START DATA PROVIDED
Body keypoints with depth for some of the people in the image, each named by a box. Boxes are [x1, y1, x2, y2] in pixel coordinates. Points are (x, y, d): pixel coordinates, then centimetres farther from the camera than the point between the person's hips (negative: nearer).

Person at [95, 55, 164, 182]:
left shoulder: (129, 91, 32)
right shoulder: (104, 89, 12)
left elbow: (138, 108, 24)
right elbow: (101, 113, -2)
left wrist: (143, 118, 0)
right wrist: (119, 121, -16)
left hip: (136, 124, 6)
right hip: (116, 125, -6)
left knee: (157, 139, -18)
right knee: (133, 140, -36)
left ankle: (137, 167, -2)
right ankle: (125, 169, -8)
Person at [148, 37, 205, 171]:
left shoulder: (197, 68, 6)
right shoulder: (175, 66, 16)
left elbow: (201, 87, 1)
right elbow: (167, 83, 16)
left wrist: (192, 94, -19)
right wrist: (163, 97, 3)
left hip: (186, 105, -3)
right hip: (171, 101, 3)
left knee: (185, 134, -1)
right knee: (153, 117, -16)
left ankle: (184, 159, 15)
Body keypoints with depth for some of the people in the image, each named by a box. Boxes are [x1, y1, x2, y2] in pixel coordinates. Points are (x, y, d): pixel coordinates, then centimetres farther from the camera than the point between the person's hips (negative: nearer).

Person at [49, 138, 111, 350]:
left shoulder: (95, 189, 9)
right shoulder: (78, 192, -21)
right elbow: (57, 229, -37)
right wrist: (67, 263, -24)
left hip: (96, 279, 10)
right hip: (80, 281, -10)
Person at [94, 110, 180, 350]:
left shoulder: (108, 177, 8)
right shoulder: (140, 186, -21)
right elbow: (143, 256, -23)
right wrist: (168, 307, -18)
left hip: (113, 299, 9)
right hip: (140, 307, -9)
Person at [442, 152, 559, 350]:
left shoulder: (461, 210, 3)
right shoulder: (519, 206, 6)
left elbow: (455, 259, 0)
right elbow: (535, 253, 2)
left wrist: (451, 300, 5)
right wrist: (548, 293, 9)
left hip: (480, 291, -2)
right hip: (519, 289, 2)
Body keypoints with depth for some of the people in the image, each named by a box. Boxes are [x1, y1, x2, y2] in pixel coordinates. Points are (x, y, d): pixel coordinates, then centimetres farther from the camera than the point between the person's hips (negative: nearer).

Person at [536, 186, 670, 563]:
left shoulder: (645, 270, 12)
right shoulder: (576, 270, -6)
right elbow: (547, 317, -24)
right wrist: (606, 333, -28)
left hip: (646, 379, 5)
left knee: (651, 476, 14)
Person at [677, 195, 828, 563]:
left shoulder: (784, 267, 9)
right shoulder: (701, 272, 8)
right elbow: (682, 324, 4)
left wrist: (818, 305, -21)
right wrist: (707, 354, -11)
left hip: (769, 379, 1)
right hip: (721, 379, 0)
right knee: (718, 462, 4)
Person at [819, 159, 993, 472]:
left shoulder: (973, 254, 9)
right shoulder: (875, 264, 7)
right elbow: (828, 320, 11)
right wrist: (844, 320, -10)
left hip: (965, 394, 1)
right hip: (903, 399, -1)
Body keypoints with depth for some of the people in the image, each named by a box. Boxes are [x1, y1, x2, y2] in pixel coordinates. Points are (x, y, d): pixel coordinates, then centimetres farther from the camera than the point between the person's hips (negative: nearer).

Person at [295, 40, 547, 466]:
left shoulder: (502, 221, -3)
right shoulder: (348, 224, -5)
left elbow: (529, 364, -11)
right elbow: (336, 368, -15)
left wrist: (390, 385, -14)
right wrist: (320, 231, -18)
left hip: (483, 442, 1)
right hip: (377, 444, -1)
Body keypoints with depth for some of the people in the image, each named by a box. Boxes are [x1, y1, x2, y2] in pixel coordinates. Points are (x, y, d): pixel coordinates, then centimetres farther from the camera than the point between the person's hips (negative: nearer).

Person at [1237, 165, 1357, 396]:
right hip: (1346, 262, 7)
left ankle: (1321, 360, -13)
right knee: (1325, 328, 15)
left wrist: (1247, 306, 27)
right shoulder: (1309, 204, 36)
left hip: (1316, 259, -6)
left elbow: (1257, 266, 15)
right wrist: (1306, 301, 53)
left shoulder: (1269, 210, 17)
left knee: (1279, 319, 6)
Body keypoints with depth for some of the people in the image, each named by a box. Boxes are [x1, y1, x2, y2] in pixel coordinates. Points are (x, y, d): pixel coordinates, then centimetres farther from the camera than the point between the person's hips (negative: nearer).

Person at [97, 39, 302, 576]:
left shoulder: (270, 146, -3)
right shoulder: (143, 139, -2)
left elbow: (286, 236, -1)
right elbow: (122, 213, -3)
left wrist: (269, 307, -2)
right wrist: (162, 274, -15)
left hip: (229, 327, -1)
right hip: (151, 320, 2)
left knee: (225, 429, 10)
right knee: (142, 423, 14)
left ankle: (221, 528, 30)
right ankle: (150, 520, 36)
END DATA PROVIDED
GOAL OF THE EXERCISE: Copy every line of the material above word for word, keeping the original order and line breaks.

WRITTEN SOLUTION:
Body keypoints with depth for some of the people in the image, each named by a box. Boxes are [x1, y1, x2, y2] in pixel coordinates. Points are (x, y, d): pixel coordinates, then centimetres farther from the camera than the point between the person's hips (negative: nearer).

Person at [95, 55, 164, 182]:
left shoulder: (129, 91, 32)
right shoulder: (104, 89, 12)
left elbow: (138, 108, 24)
right elbow: (101, 113, -2)
left wrist: (143, 118, 0)
right wrist: (119, 121, -16)
left hip: (136, 124, 6)
right hip: (116, 125, -6)
left knee: (157, 139, -18)
right knee: (133, 140, -36)
left ankle: (137, 167, -2)
right ankle: (125, 169, -8)
Person at [148, 37, 205, 171]:
left shoulder: (197, 68, 6)
right shoulder: (175, 66, 16)
left elbow: (201, 87, 1)
right elbow: (167, 83, 16)
left wrist: (192, 94, -19)
right wrist: (163, 97, 3)
left hip: (186, 105, -3)
right hip: (171, 101, 3)
left knee: (185, 134, -1)
right knee: (153, 117, -16)
left ankle: (184, 159, 15)
Body keypoints with depth for some of the people in the image, each named by a box. Boxes are [x1, y1, x2, y2] in pixel coordinates. Points are (x, y, d): pixel coordinates, then centimetres farther from the camera than the point between the person's hips (negative: nearer).

Person at [49, 138, 111, 350]:
left shoulder: (95, 189, 9)
right shoulder: (78, 192, -21)
right elbow: (57, 229, -37)
right wrist: (67, 263, -24)
left hip: (96, 279, 10)
right hip: (80, 281, -10)
Person at [94, 110, 180, 350]:
left shoulder: (108, 177, 8)
right shoulder: (140, 186, -21)
right elbow: (143, 256, -23)
right wrist: (168, 307, -18)
left hip: (113, 299, 9)
right hip: (140, 307, -9)
Person at [442, 152, 559, 350]:
left shoulder: (461, 210, 3)
right shoulder: (519, 206, 6)
left elbow: (455, 259, 0)
right elbow: (535, 253, 2)
left wrist: (451, 300, 5)
right wrist: (548, 293, 9)
left hip: (480, 291, -2)
right hip: (519, 289, 2)
Body keypoints with depth for some of the people in the image, each named by a box. Boxes are [x1, y1, x2, y2] in pixel coordinates. Points are (x, y, d): pixel coordinates, then centimetres farther from the camera than the point between the person's hips (negative: nearer).

Person at [536, 186, 670, 563]:
left shoulder: (645, 270, 12)
right shoulder: (576, 270, -6)
right elbow: (547, 317, -24)
right wrist: (606, 333, -28)
left hip: (646, 379, 5)
left knee: (651, 476, 14)
Person at [677, 195, 828, 563]:
left shoulder: (784, 267, 9)
right shoulder: (701, 272, 8)
right elbow: (682, 324, 4)
left wrist: (818, 305, -21)
right wrist: (707, 354, -11)
left hip: (769, 379, 1)
right hip: (721, 379, 0)
right knee: (718, 462, 4)
Person at [819, 159, 993, 472]:
left shoulder: (973, 254, 9)
right shoulder: (875, 264, 7)
right elbow: (828, 320, 11)
right wrist: (844, 320, -10)
left hip: (965, 394, 1)
right hip: (903, 399, -1)
Body keypoints with depth for some of the people in the image, each named by a box. Boxes are [x1, y1, x2, y2] in pixel coordinates. Points are (x, y, d): pixel coordinates, then centimetres farther from the camera than the point between the person's hips (negative: nearer).

Person at [295, 40, 547, 466]:
left shoulder: (502, 221, -3)
right shoulder: (348, 224, -5)
left elbow: (529, 364, -11)
right elbow: (336, 368, -15)
left wrist: (390, 385, -14)
right wrist: (320, 231, -18)
left hip: (483, 442, 1)
right hip: (377, 444, -1)
Body keypoints with depth for some of the people in the image, each named by a box. Boxes are [x1, y1, x2, y2] in pixel coordinates. Points are (x, y, d): pixel coordinates, then centimetres farther from the camera than the point between the person's hips (negative: nearer).

Person at [1237, 165, 1357, 396]:
right hip: (1346, 262, 7)
left ankle: (1321, 360, -13)
right knee: (1325, 328, 15)
left wrist: (1247, 306, 27)
right shoulder: (1309, 204, 36)
left hip: (1316, 259, -6)
left elbow: (1257, 266, 15)
right wrist: (1306, 301, 53)
left shoulder: (1269, 210, 17)
left knee: (1279, 319, 6)
Body keypoints with depth for some of the people in the image, each named by a box. Boxes are [x1, y1, x2, y2] in pixel coordinates. Points are (x, y, d): pixel coordinates, then centimetres farther from the camera than the point between the person's hips (negative: nearer).

Person at [97, 39, 302, 576]:
left shoulder: (270, 146, -3)
right shoulder: (143, 139, -2)
left elbow: (286, 236, -1)
right elbow: (122, 213, -3)
left wrist: (269, 307, -2)
right wrist: (162, 274, -15)
left hip: (229, 327, -1)
right hip: (151, 320, 2)
left knee: (225, 429, 10)
right knee: (142, 423, 14)
left ankle: (221, 528, 30)
right ankle: (150, 520, 36)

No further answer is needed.